→ Instructions for the task: Can you rewrite the rows below, replacing every "series" with "data series" and keeping everything else unchanged? Leave the pictures out of your answer.

→ Provided records:
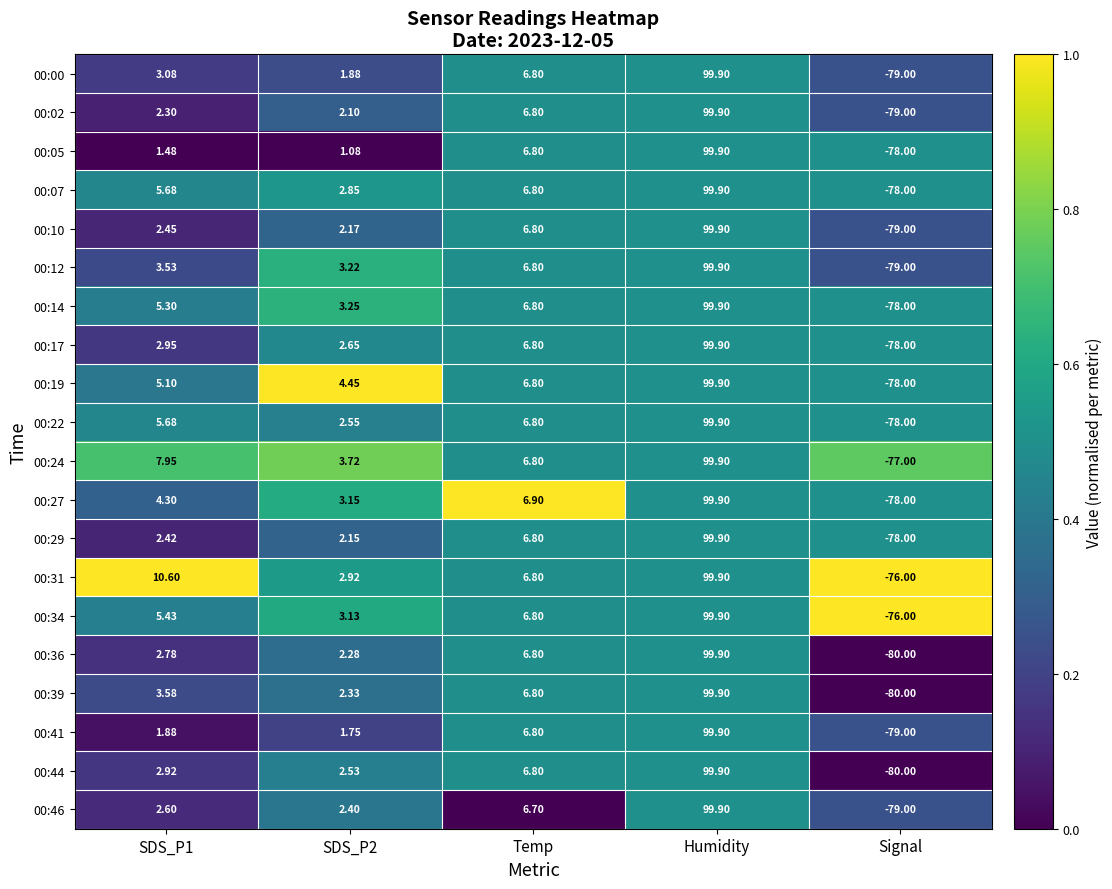

At which category is the sum across all series the highest?

Humidity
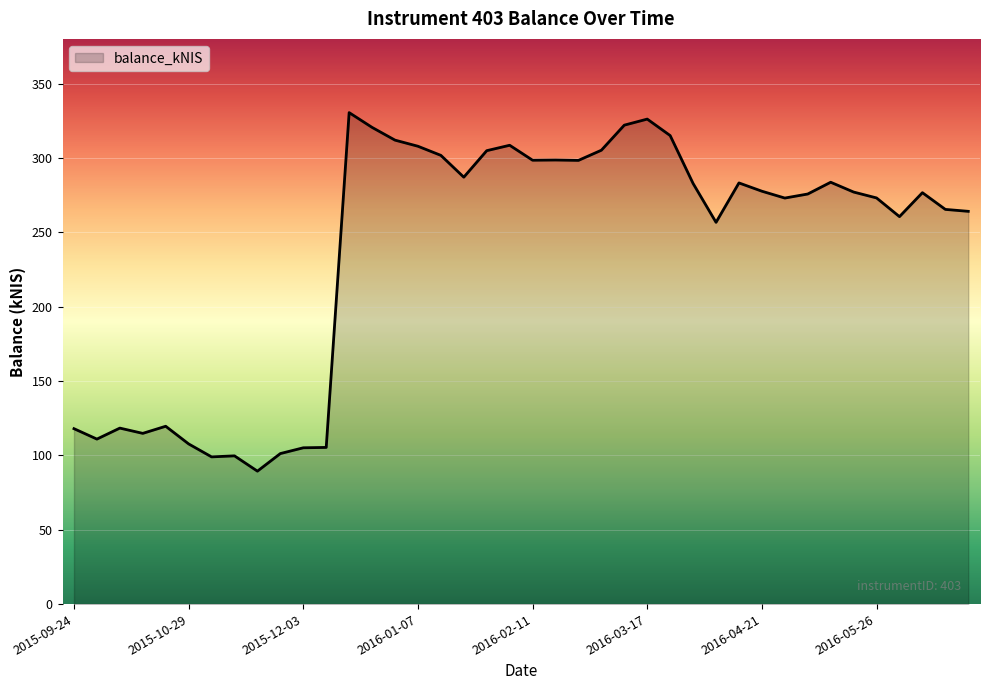

What is the maximum value shown in the chart?

330.5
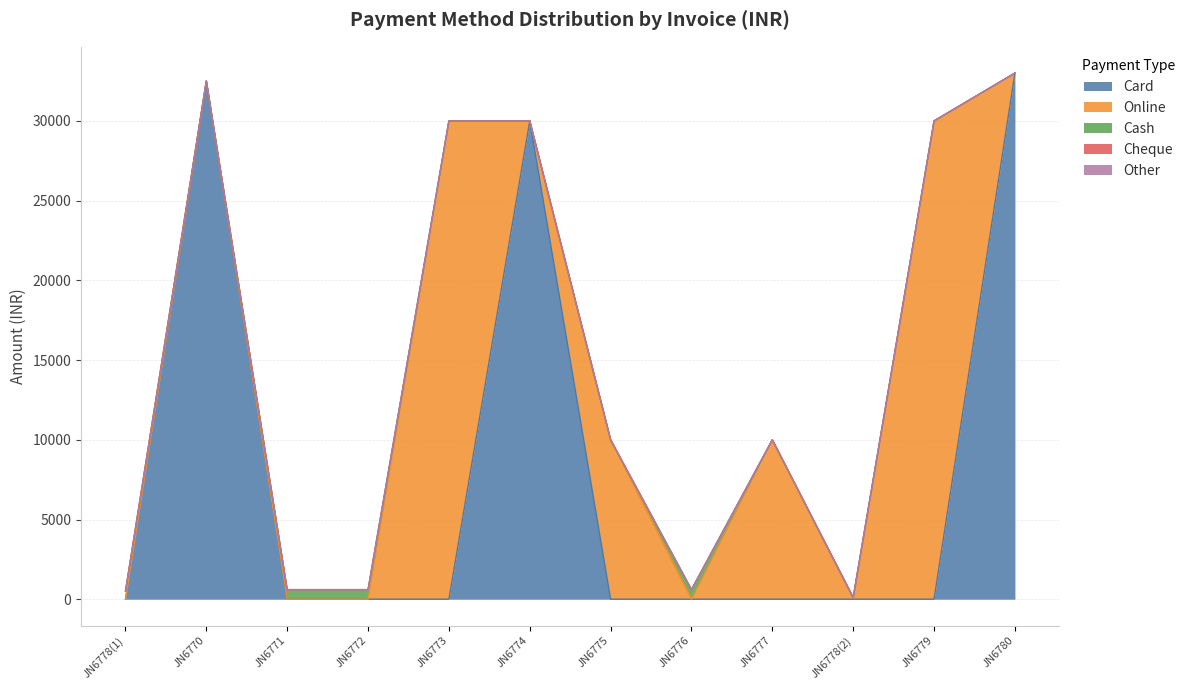

Between JN6777 and JN6778(2), which is larger?

JN6777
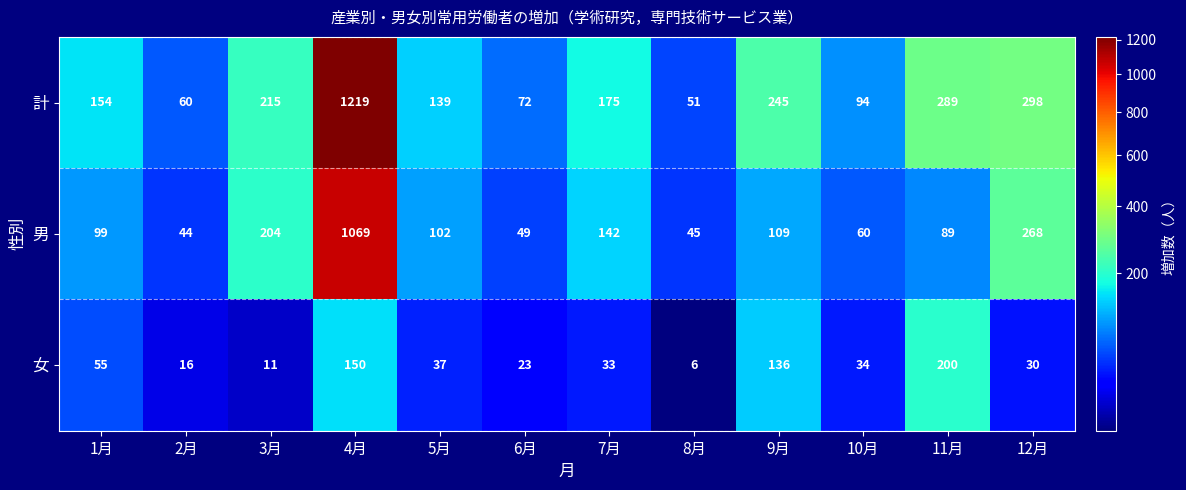

What is the greatest value displayed?

1219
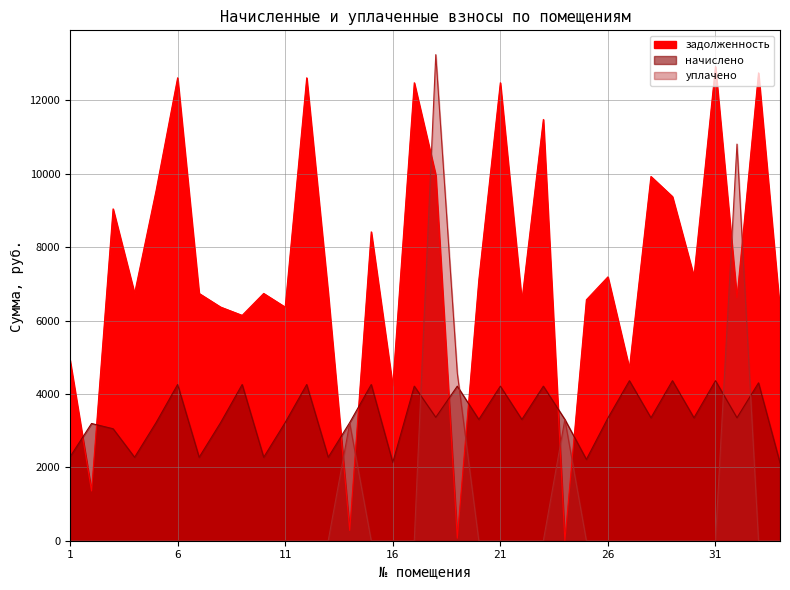

What are all the series names shown in the legend?

задолженность, начислено, уплачено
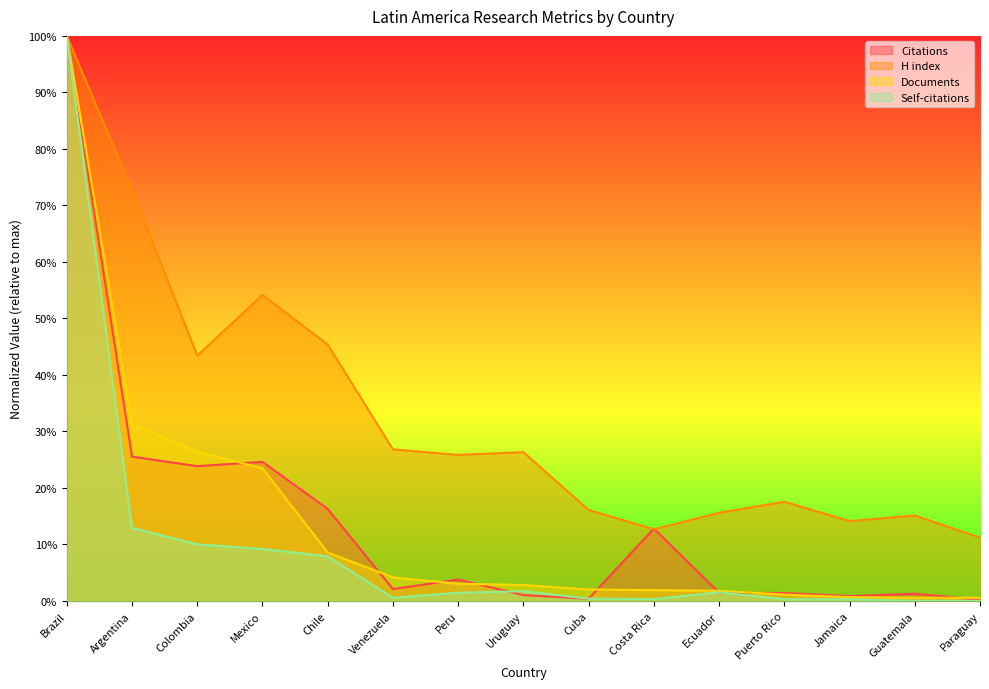

Which series changed the most between Chile and Venezuela?

H index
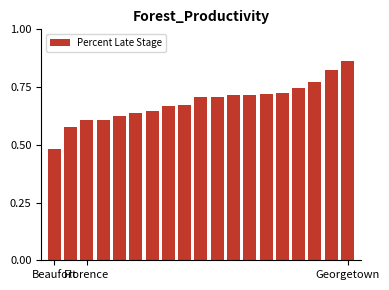

What is the sum of all values?

13.0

→ Reply:
At which category is the sum across all data series the highest?

Humidity

What is the maximum value shown in the chart?

330.5

Between JN6777 and JN6778(2), which is larger?

JN6777

What is the greatest value displayed?

1219

What are all the data series names shown in the legend?

задолженность, начислено, уплачено

Which data series changed the most between Chile and Venezuela?

H index

What is the sum of all values?

13.0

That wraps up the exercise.